__Exercise__. Each entry below should be restated word for word, without any picture it contains.

· · · · ·

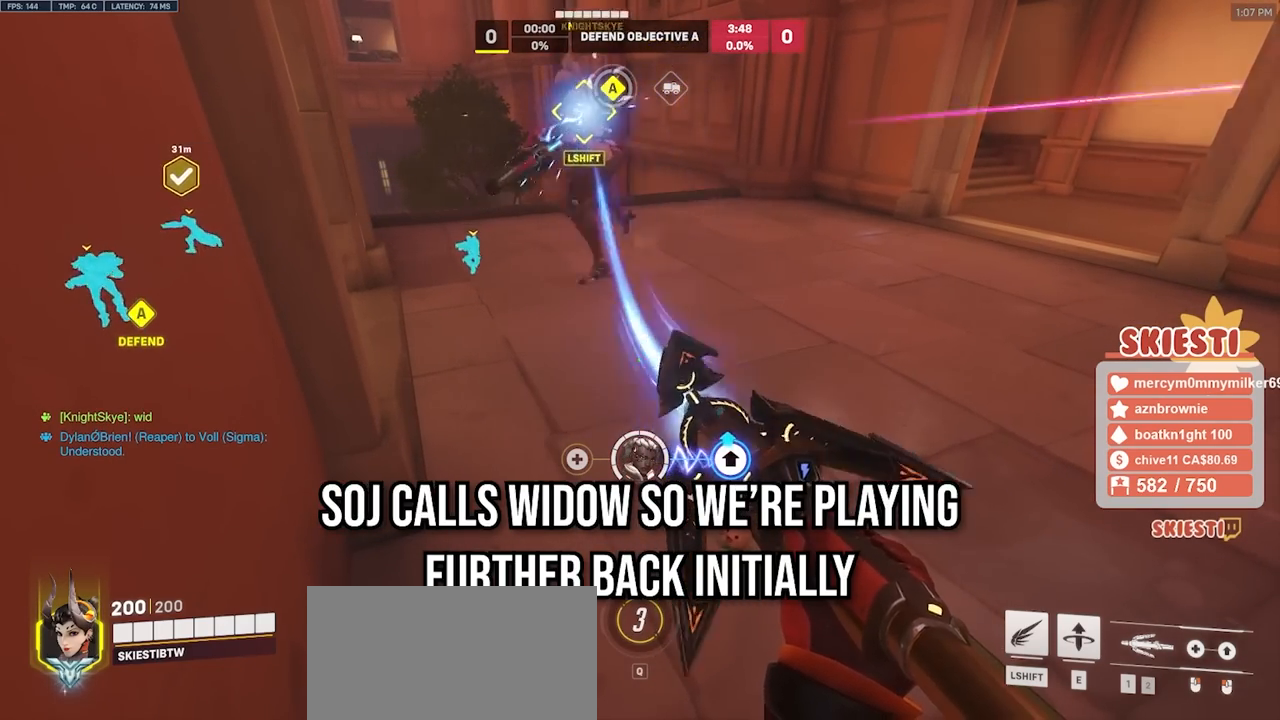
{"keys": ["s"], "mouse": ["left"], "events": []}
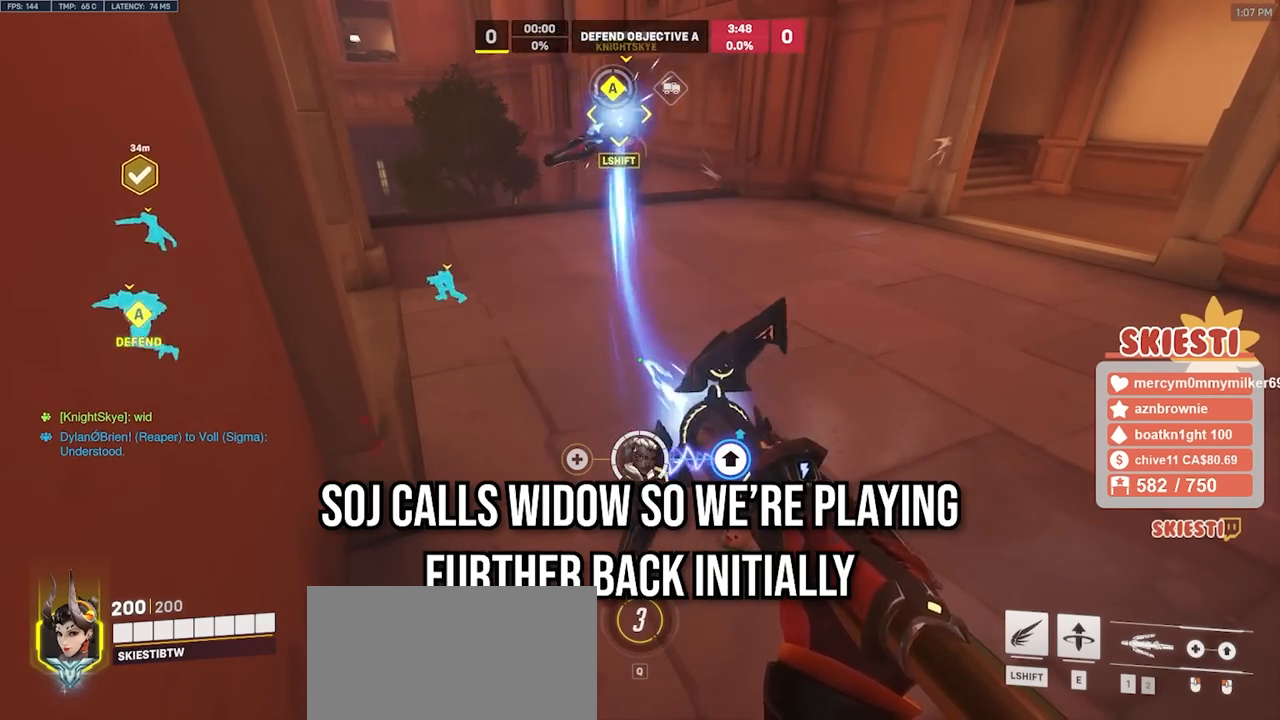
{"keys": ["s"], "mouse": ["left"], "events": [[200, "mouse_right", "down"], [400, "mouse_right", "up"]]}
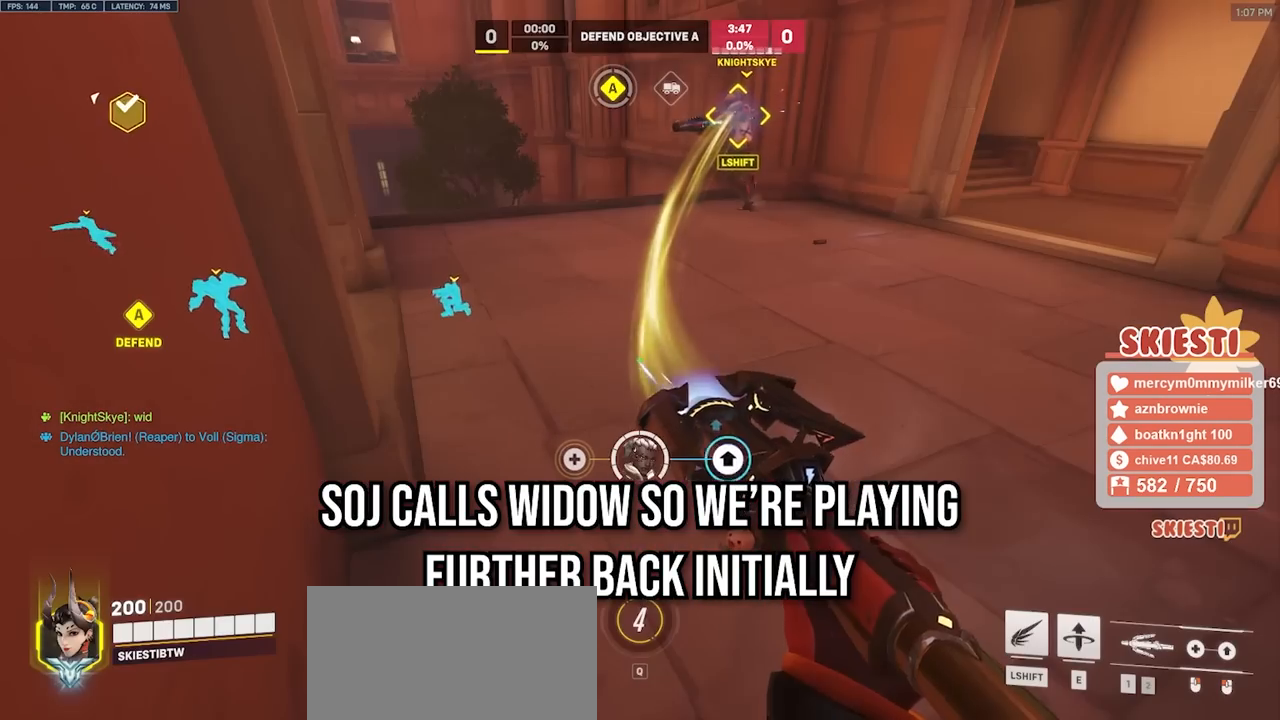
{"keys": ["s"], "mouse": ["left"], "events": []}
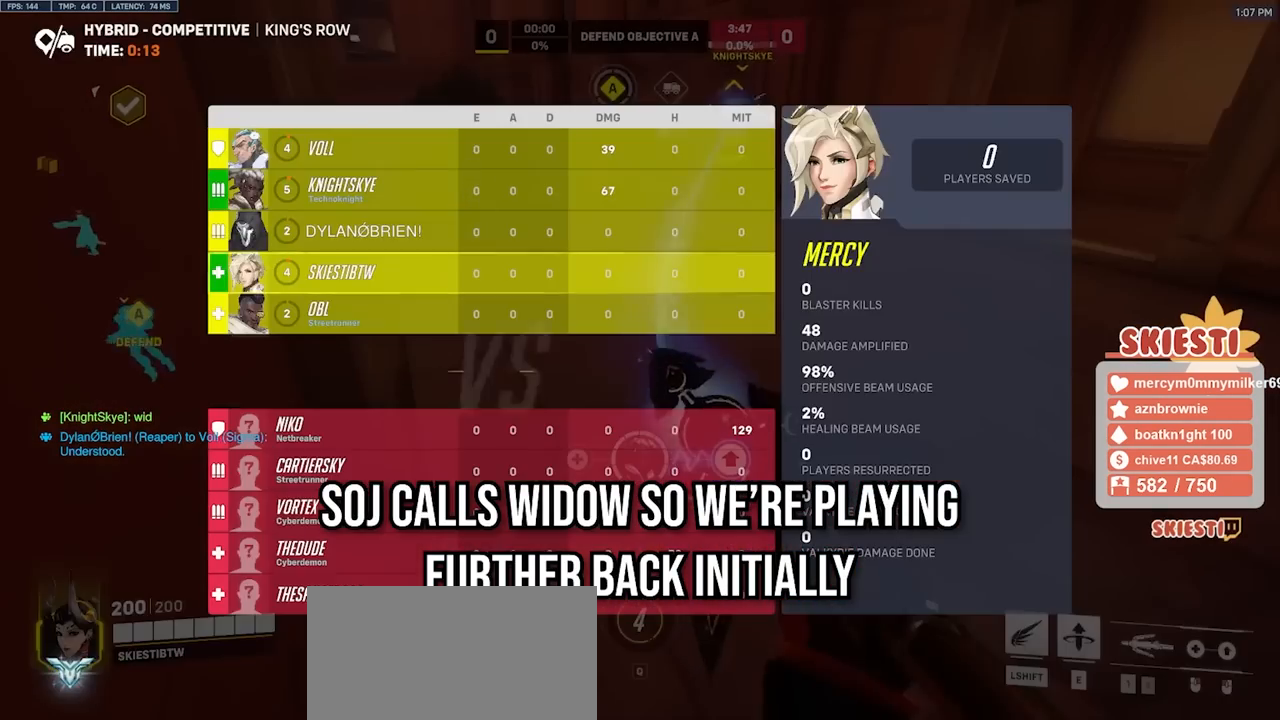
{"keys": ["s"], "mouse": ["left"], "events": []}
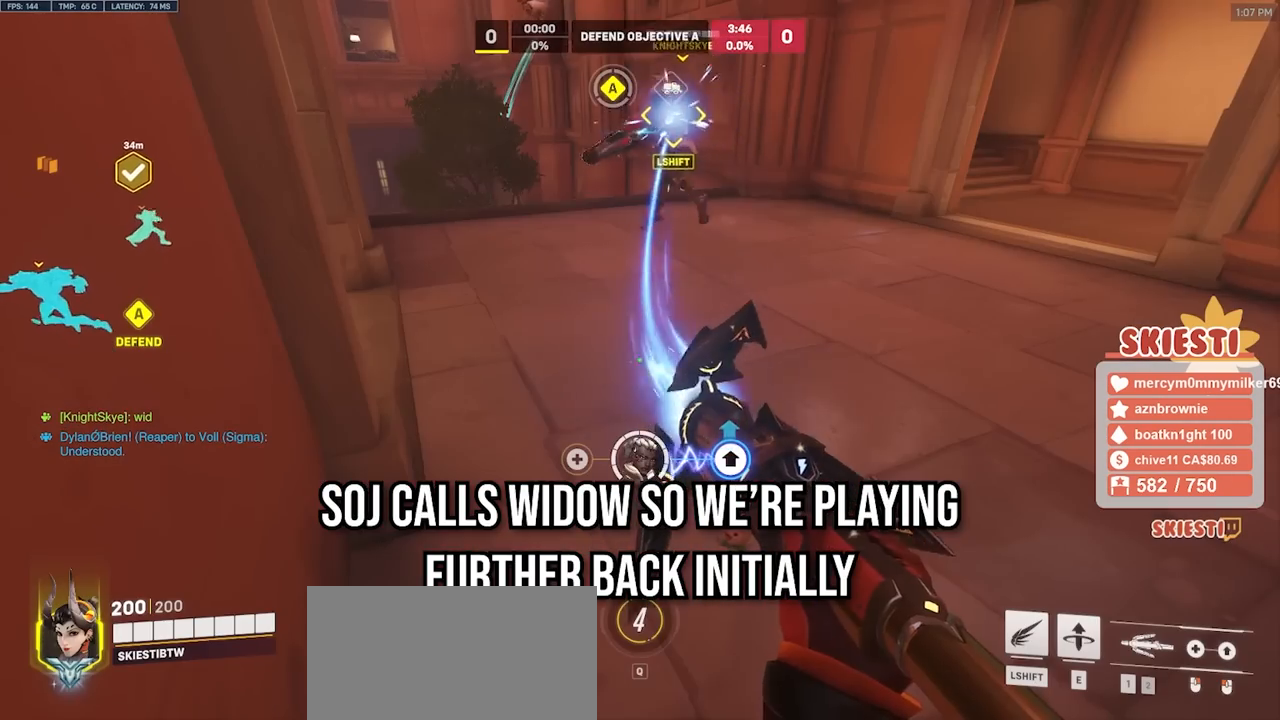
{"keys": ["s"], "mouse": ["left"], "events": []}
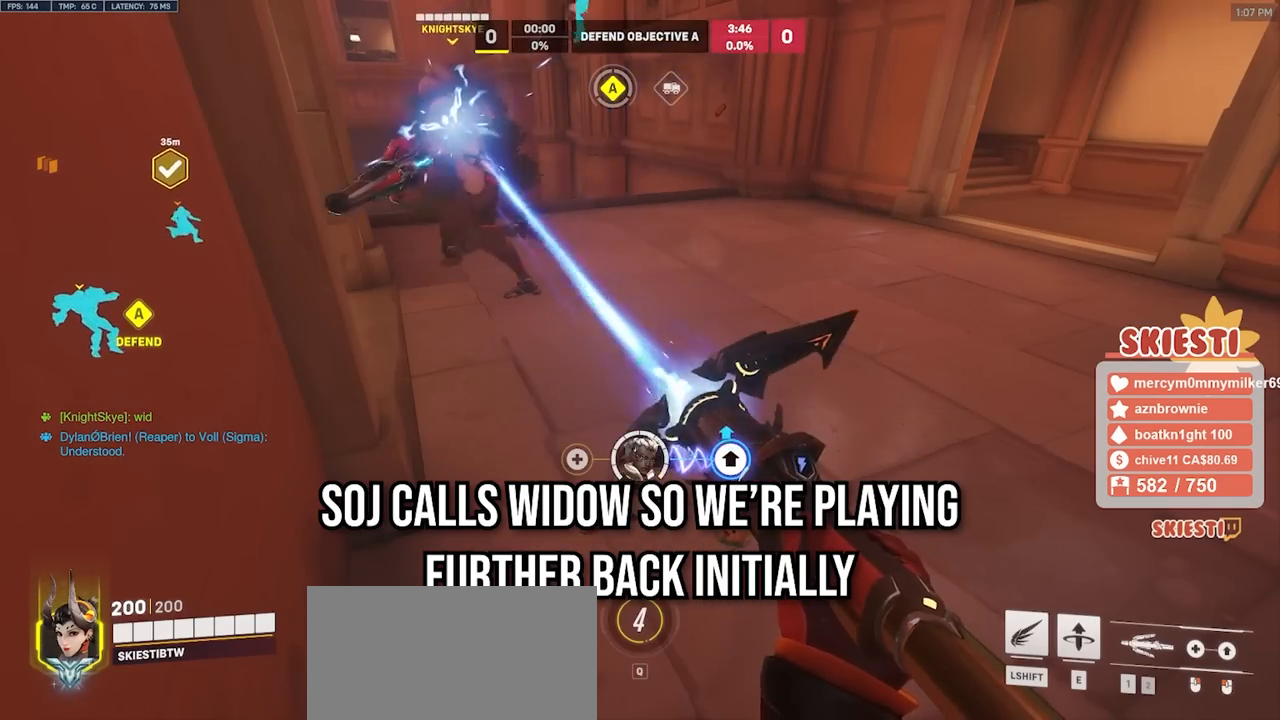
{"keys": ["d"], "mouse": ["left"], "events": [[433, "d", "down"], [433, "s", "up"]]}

· · · · ·

__Answer section__.
{"keys": ["s"], "mouse": ["left"], "events": []}
{"keys": ["s"], "mouse": ["left"], "events": [[200, "mouse_right", "down"], [400, "mouse_right", "up"]]}
{"keys": ["s"], "mouse": ["left"], "events": []}
{"keys": ["s"], "mouse": ["left"], "events": []}
{"keys": ["s"], "mouse": ["left"], "events": []}
{"keys": ["d"], "mouse": ["left"], "events": [[433, "d", "down"], [433, "s", "up"]]}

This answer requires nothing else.